The teachers-turned-students pay a $40 course-material fee and earn graduate credit through the university that counts toward their certification requirements. Their study topics include opportunity recognition, innovation and creativity, market research and analysis, entrepreneurial finance and business planning.
The program is open to all Iowa teachers who teach entrepreneurial concepts or have an interest in starting classes on that topic. So far, teachers have applied their training to classes in careers, business, marketing, foods, retail sales, economics and agriculture.
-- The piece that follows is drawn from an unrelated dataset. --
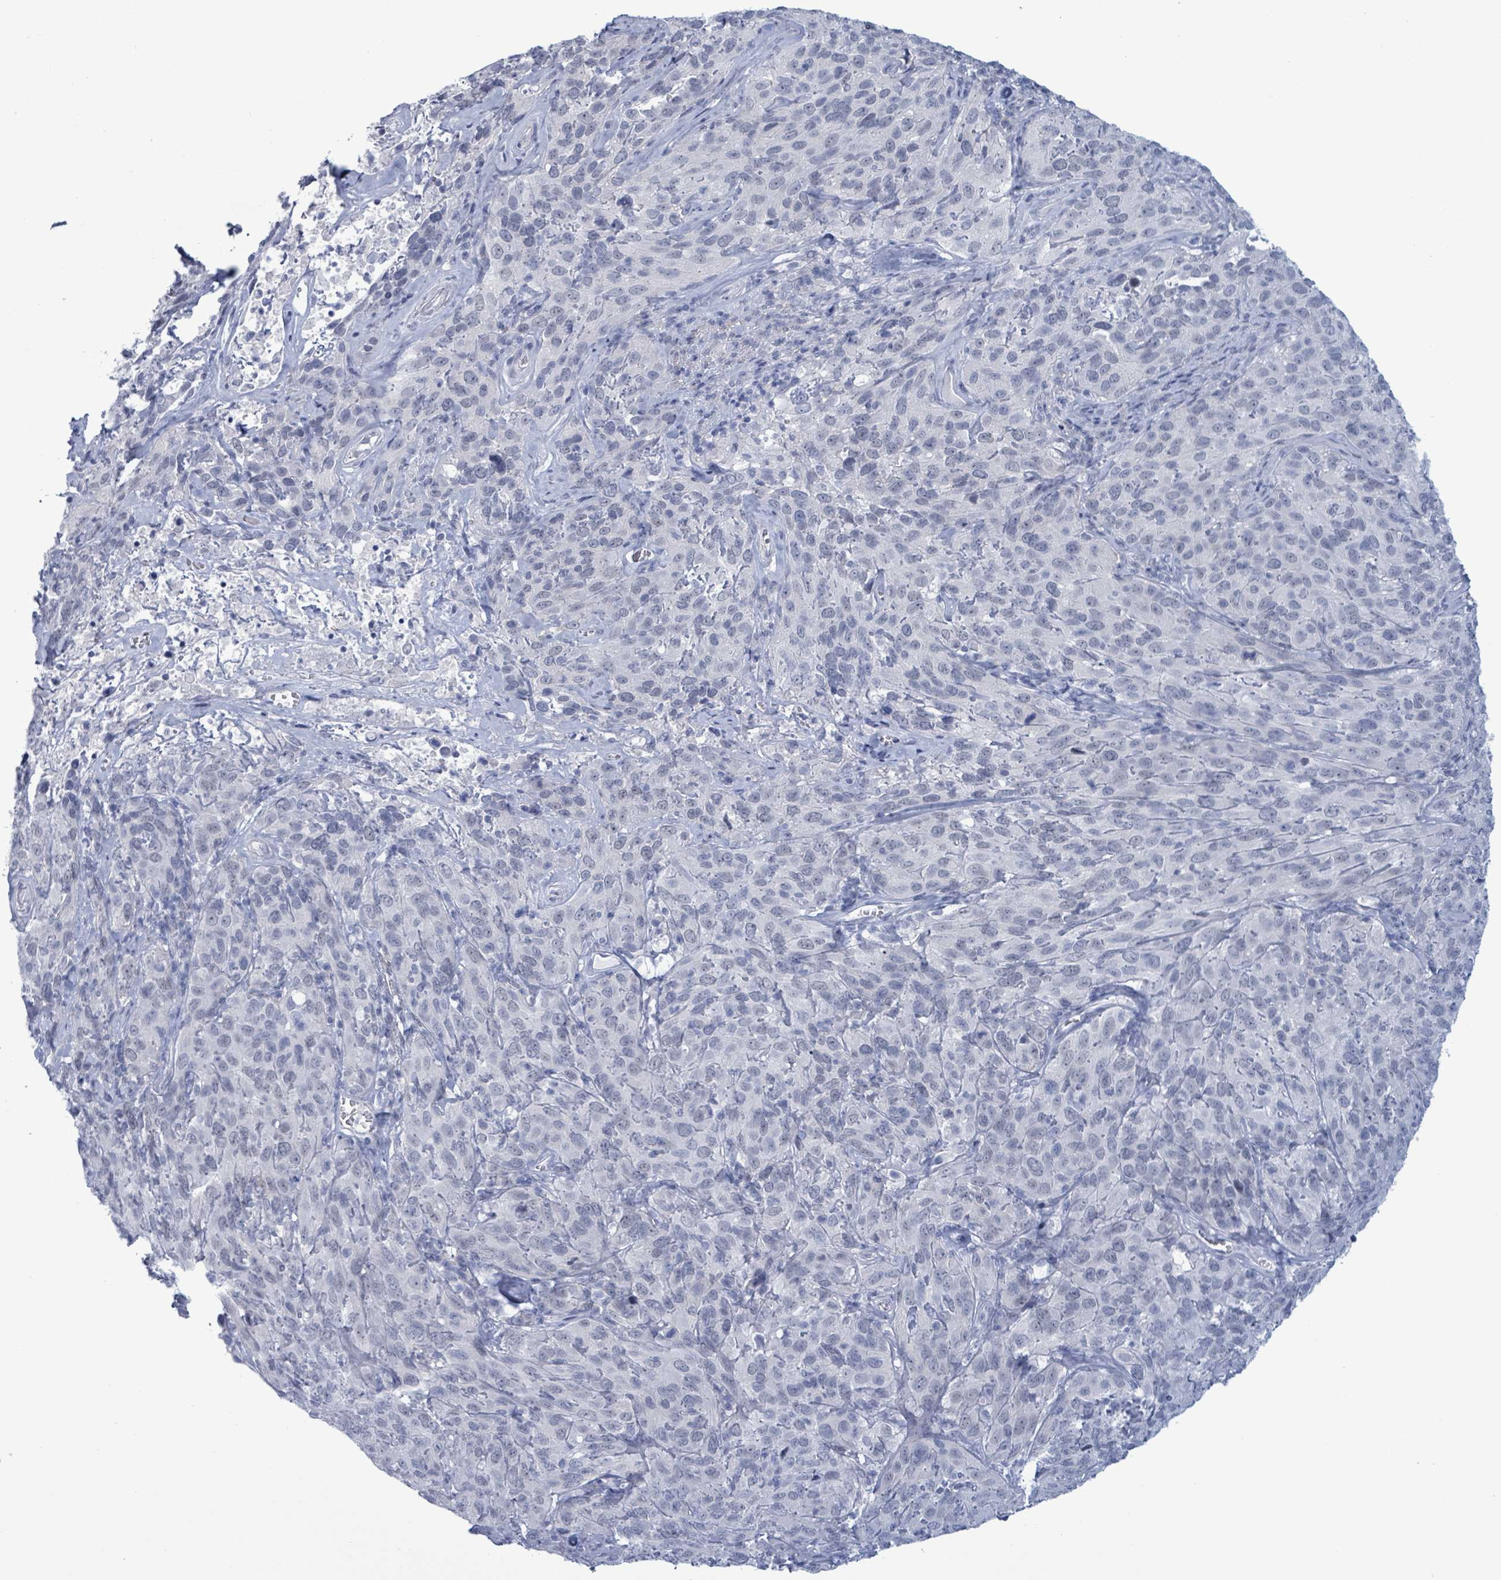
{"staining": {"intensity": "negative", "quantity": "none", "location": "none"}, "tissue": "cervical cancer", "cell_type": "Tumor cells", "image_type": "cancer", "snomed": [{"axis": "morphology", "description": "Squamous cell carcinoma, NOS"}, {"axis": "topography", "description": "Cervix"}], "caption": "Tumor cells show no significant staining in cervical cancer.", "gene": "ZNF771", "patient": {"sex": "female", "age": 51}}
According to some of those teachers, they return to their own classrooms armed with new sources and ideas to share with future entrepreneurs. For example, “this year we got a [computerized] template that the kids can use for making a business plan,” said Blythe, who is teaching two sections of her entrepreneurship class this semester. “They choose a business they’d like to run, and the template takes them through the process of making a plan. The course also showed us a lot of Web sites that kids can use for research and activities.”
At Saydel High School, Chris Bohnet plans to pass along her entrepreneurship training by having her marketing students operate an in-school store. “The old concession stand will become ‘Eagles Landing,’” said Bohnet, who has taught entrepreneurship for 15 years. “It will be open every morning, and the students will run it through the noon hour and handle the bookkeeping work.” They’ll be graded on the results.
After completing a JPEC course, participants receive Internet access to customized materials. They can download PowerPoint presentations, lesson plans and activities related to entrepreneurial topics, and they can post ideas and questions on a discussion board to interact with other entrepreneurship teachers. So far, all initial training has been done in a traditional classroom setting, but that might change. “We hope to create a nationwide online program,” Bowlus said. “It would be distance-based education with no face-to-face classes.”
The JPEC also teaches students directly in a summer camp called the Entrepreneurship Academy. Dick Jacobson, founder and chairman of the board of Des Moines-based Jacobson Cos., donated money to create the camp. It was held at the U of I last summer and is scheduled to add a second location in 2005, the new John and Mary Pappajohn Higher Education Center in Des Moines.